Ensuite, après les bonnes nouvelles qui confirment que partout la grève est un succès, la parole est à la salle et on entre enfin dans le vif du sujet: et maintenant, qu’est-ce qu’on fait? A la quasi-unanimité, les interventions insistent sur le fait qu’il faut talonner nos directions syndicales et leur rappeler qu’au cas où ils feraient semblant de ne pas l’avoir compris, il n’y a RIEN à négocier avec ce gouvernement. Au contraire, on insiste à nouveau pour repasser à l’offensive avec une cinquième revendication à rajouter aux quatre autres: stop aux exclusions et aux politiques d’activation et retour au principe assurantiel des allocations de chômage!
Durant près de deux heures, on débat dans une grande liberté de parole de ce que nous pouvons mettre en place pour réactiver à partir de la base un syndicalisme de combat dans le respect de la démocratie syndicale. Mais chez ceux qui n’ont pas encore l’expérience d’autres combats, on sent aussi le désespoir et l’exaspération quand ils mesurent à quel point ils se retrouvent seuls à côté de collègues ou de voisins qui ne se mouillent pas et qui pensent que faire grève, c’est rester chez soi… on sent aussi une certaine angoisse face à l’inconnu qui nous attend après cette première étape ; et si le gouvernement ne plie pas? Il en ressort qu’on ne peut plus faire marche arrière et qu’on ne se contentera pas de miettes: cette fois, c’est eux ou nous!

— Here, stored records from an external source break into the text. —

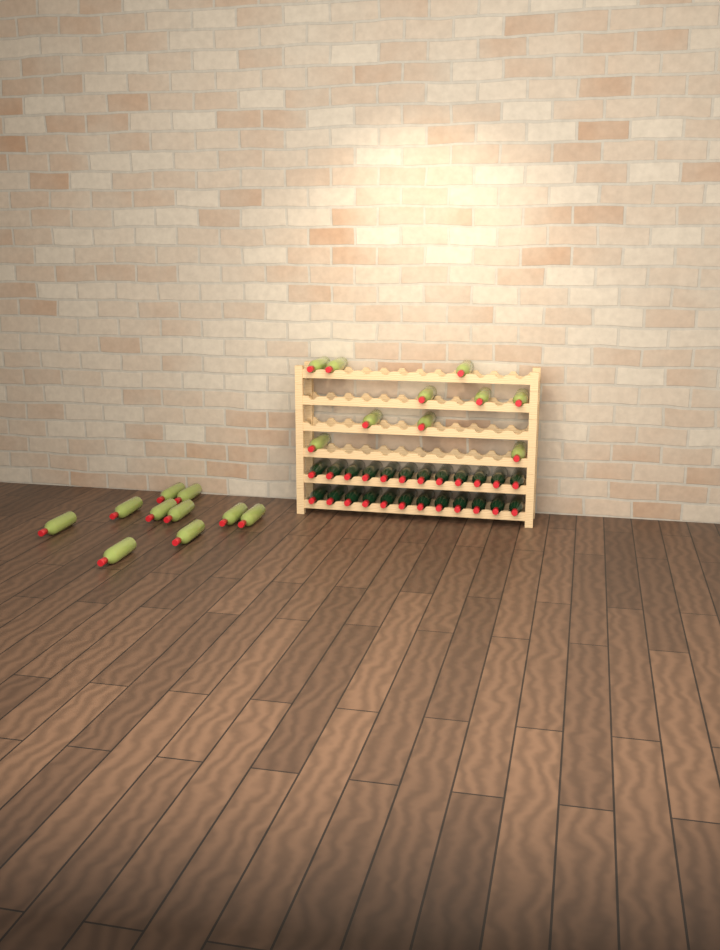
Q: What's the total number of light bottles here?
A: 20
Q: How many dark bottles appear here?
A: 24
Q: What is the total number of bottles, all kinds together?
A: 44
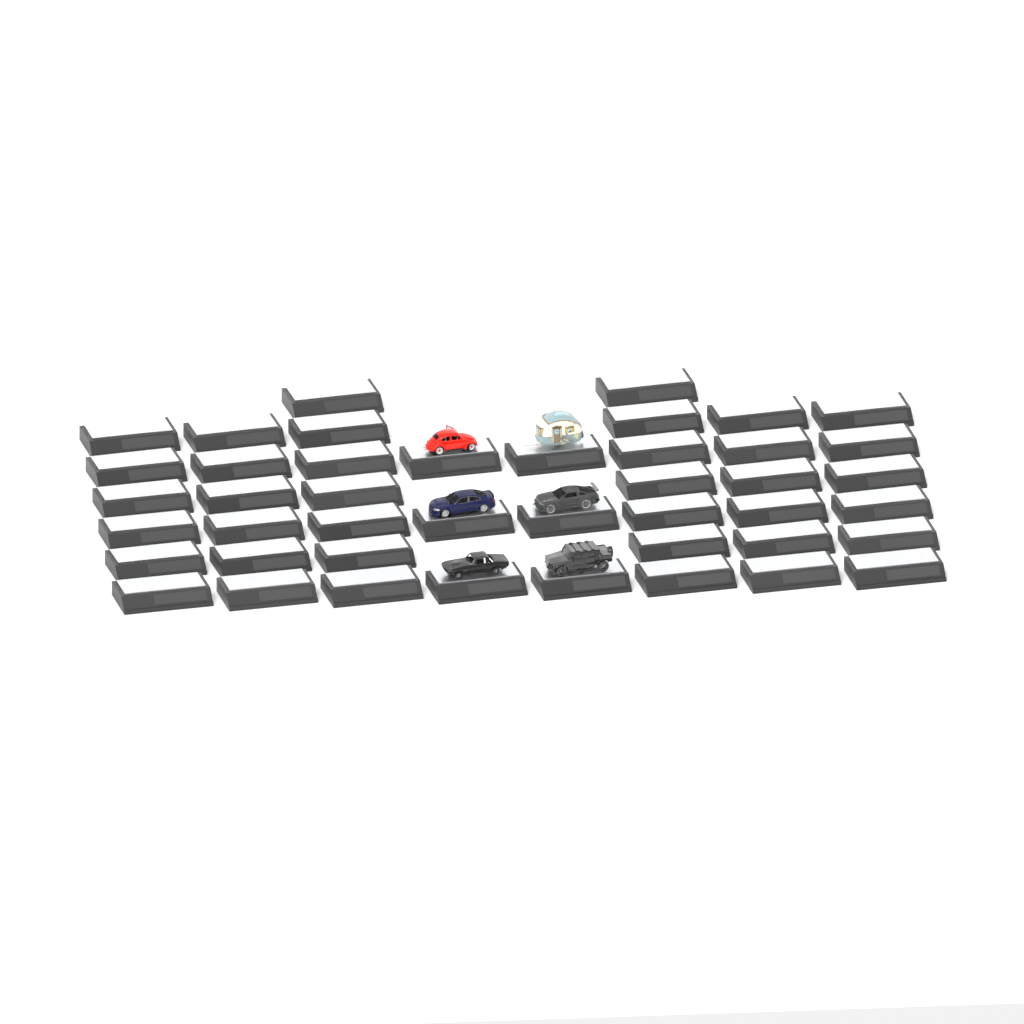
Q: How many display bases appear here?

Nous terminons en apothéose en nous rendant en cortège, toujours chantant, jusqu’à la place communale pour inaugurer le 1er piquet du soir devant le Conservatoire de Musique d’où deux jeunes professeures fraîchement syndiquées ont décidé d’attirer l’attention sur les attaques que subissent aussi en ce moment les institutions et les travailleurs culturels. Quelques interventions poétiques drôles ou émouvantes de nos artistes locaux, un topo sans concessions du statut d’artiste et lecture du communiqué de solidarité du Setca-culture, puis les musiciens prennent la relève et voilà que certains d’entre nous en profitent pour glisser quelques tours de valse sur la pierre bleue, luisante de pluie, devant la taverne du Théâtre. Mais beaucoup ont déjà commencé à refaire le monde devant une bière dans ce bistro bondé qui sent bon le syndicaliste épuisé et le chien mouillé!